DATA FOR THIS EXERCISE Block Start
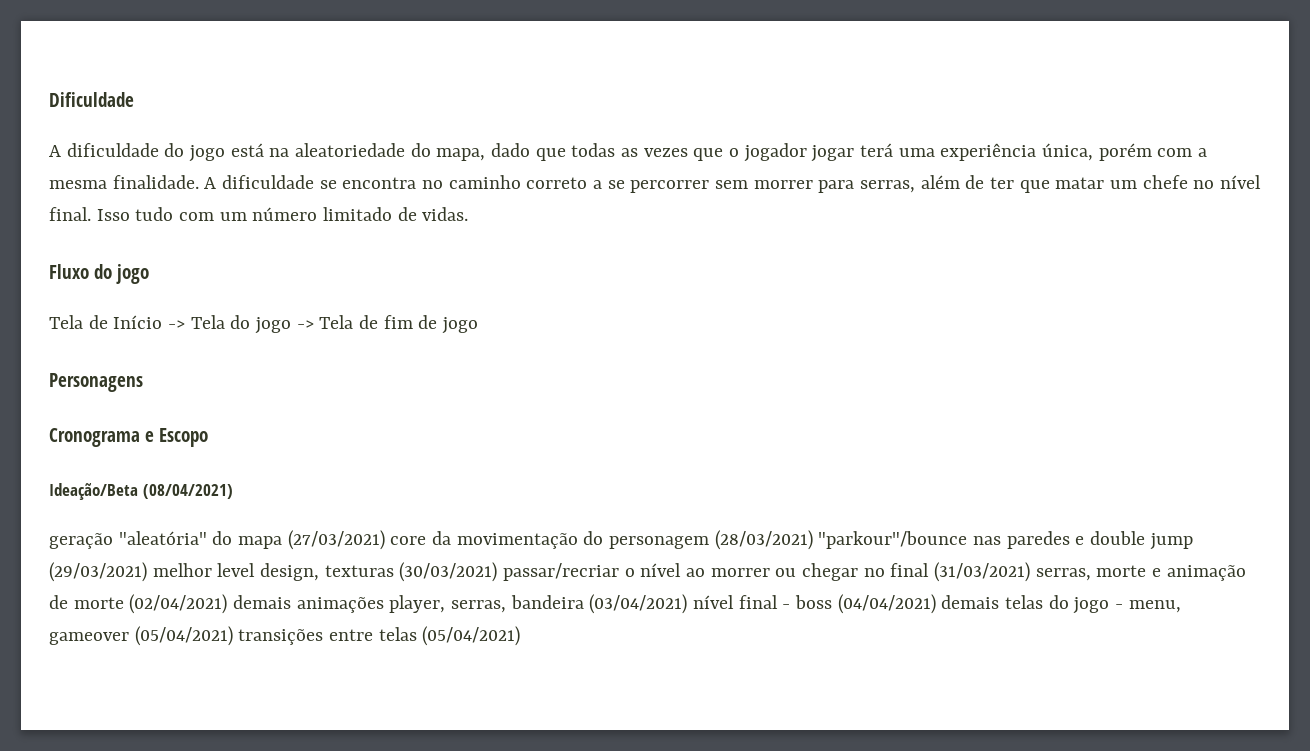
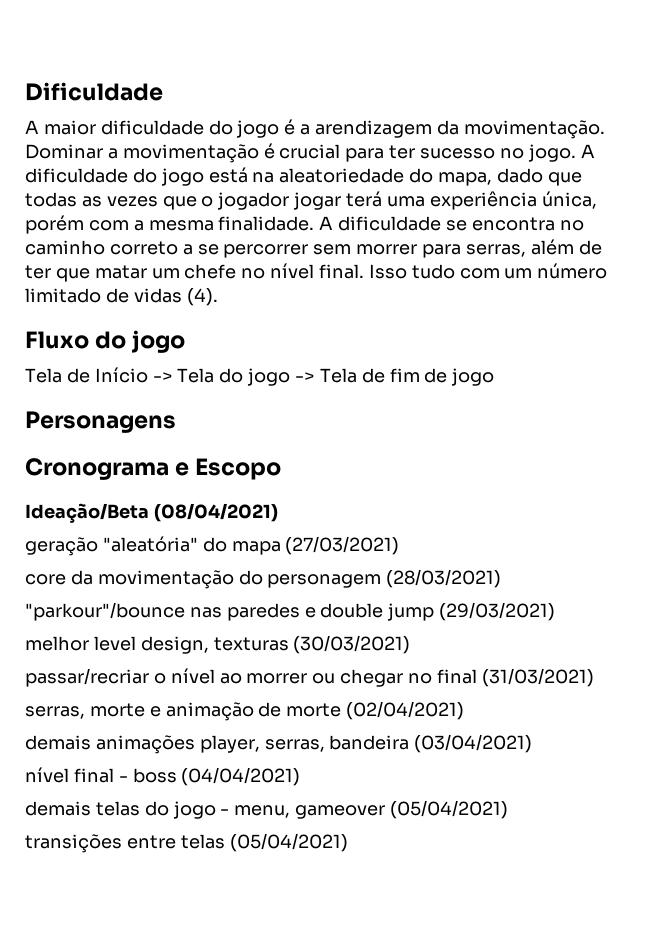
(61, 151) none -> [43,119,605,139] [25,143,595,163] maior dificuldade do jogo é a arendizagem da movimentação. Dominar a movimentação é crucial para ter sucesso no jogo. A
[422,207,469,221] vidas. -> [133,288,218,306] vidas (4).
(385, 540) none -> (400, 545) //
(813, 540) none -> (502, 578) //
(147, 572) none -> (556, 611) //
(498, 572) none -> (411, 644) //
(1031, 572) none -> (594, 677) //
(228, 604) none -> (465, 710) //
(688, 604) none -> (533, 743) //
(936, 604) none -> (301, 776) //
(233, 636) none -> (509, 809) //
DATA FOR THIS EXERCISE Block End
# EXERCISE:
From the listing above, collect each line in which the string "none" appears.

# YOUR RESPONSE:
(61, 151) none -> [43,119,605,139] [25,143,595,163] maior dificuldade do jogo é a arendizagem da movimentação. Dominar a movimentação é crucial para ter sucesso no jogo. A
(385, 540) none -> (400, 545) //
(813, 540) none -> (502, 578) //
(147, 572) none -> (556, 611) //
(498, 572) none -> (411, 644) //
(1031, 572) none -> (594, 677) //
(228, 604) none -> (465, 710) //
(688, 604) none -> (533, 743) //
(936, 604) none -> (301, 776) //
(233, 636) none -> (509, 809) //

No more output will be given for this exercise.